WHAT TO WORK ON |
Transcribe every record beneath, precisely as written.

DATA FOR PROCESSING |
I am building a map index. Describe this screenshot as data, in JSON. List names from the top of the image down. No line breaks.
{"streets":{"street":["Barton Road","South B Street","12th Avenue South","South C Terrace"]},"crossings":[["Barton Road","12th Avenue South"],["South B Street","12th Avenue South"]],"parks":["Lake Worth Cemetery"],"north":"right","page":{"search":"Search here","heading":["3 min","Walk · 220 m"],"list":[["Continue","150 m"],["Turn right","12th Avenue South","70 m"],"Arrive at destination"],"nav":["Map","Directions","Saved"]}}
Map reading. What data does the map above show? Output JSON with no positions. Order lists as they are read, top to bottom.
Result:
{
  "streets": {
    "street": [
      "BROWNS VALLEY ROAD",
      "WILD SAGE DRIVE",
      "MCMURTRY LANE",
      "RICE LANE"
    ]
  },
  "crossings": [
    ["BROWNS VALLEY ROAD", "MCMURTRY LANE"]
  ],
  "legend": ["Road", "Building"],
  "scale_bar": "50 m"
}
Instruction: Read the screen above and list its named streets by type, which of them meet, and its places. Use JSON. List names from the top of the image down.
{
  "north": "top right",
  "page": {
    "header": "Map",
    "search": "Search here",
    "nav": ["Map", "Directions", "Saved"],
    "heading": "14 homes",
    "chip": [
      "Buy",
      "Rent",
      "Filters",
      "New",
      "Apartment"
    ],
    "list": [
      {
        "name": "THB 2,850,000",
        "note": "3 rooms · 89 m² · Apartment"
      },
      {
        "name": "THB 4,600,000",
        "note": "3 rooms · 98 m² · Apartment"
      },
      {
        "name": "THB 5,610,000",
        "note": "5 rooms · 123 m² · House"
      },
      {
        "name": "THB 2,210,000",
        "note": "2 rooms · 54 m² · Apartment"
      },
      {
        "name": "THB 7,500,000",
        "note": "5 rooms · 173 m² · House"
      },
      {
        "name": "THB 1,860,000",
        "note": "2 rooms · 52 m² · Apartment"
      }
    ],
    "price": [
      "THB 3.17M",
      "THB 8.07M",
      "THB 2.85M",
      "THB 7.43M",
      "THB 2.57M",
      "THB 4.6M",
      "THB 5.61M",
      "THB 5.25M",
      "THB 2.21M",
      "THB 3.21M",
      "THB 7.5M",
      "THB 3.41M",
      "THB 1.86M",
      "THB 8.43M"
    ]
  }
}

RESPONSE BELOW |
I am building a map index. Describe this screenshot as data, in JSON. List names from the top of the image down. No line breaks.
{"streets":{"street":["Barton Road","South B Street","12th Avenue South","South C Terrace"]},"crossings":[["Barton Road","12th Avenue South"],["South B Street","12th Avenue South"]],"parks":["Lake Worth Cemetery"],"north":"right","page":{"search":"Search here","heading":["3 min","Walk · 220 m"],"list":[["Continue","150 m"],["Turn right","12th Avenue South","70 m"],"Arrive at destination"],"nav":["Map","Directions","Saved"]}}
Map reading. What data does the map above show? Output JSON with no positions. Order lists as they are read, top to bottom.
Result:
{
  "streets": {
    "street": [
      "BROWNS VALLEY ROAD",
      "WILD SAGE DRIVE",
      "MCMURTRY LANE",
      "RICE LANE"
    ]
  },
  "crossings": [
    ["BROWNS VALLEY ROAD", "MCMURTRY LANE"]
  ],
  "legend": ["Road", "Building"],
  "scale_bar": "50 m"
}
Instruction: Read the screen above and list its named streets by type, which of them meet, and its places. Use JSON. List names from the top of the image down.
{
  "north": "top right",
  "page": {
    "header": "Map",
    "search": "Search here",
    "nav": ["Map", "Directions", "Saved"],
    "heading": "14 homes",
    "chip": [
      "Buy",
      "Rent",
      "Filters",
      "New",
      "Apartment"
    ],
    "list": [
      {
        "name": "THB 2,850,000",
        "note": "3 rooms · 89 m² · Apartment"
      },
      {
        "name": "THB 4,600,000",
        "note": "3 rooms · 98 m² · Apartment"
      },
      {
        "name": "THB 5,610,000",
        "note": "5 rooms · 123 m² · House"
      },
      {
        "name": "THB 2,210,000",
        "note": "2 rooms · 54 m² · Apartment"
      },
      {
        "name": "THB 7,500,000",
        "note": "5 rooms · 173 m² · House"
      },
      {
        "name": "THB 1,860,000",
        "note": "2 rooms · 52 m² · Apartment"
      }
    ],
    "price": [
      "THB 3.17M",
      "THB 8.07M",
      "THB 2.85M",
      "THB 7.43M",
      "THB 2.57M",
      "THB 4.6M",
      "THB 5.61M",
      "THB 5.25M",
      "THB 2.21M",
      "THB 3.21M",
      "THB 7.5M",
      "THB 3.41M",
      "THB 1.86M",
      "THB 8.43M"
    ]
  }
}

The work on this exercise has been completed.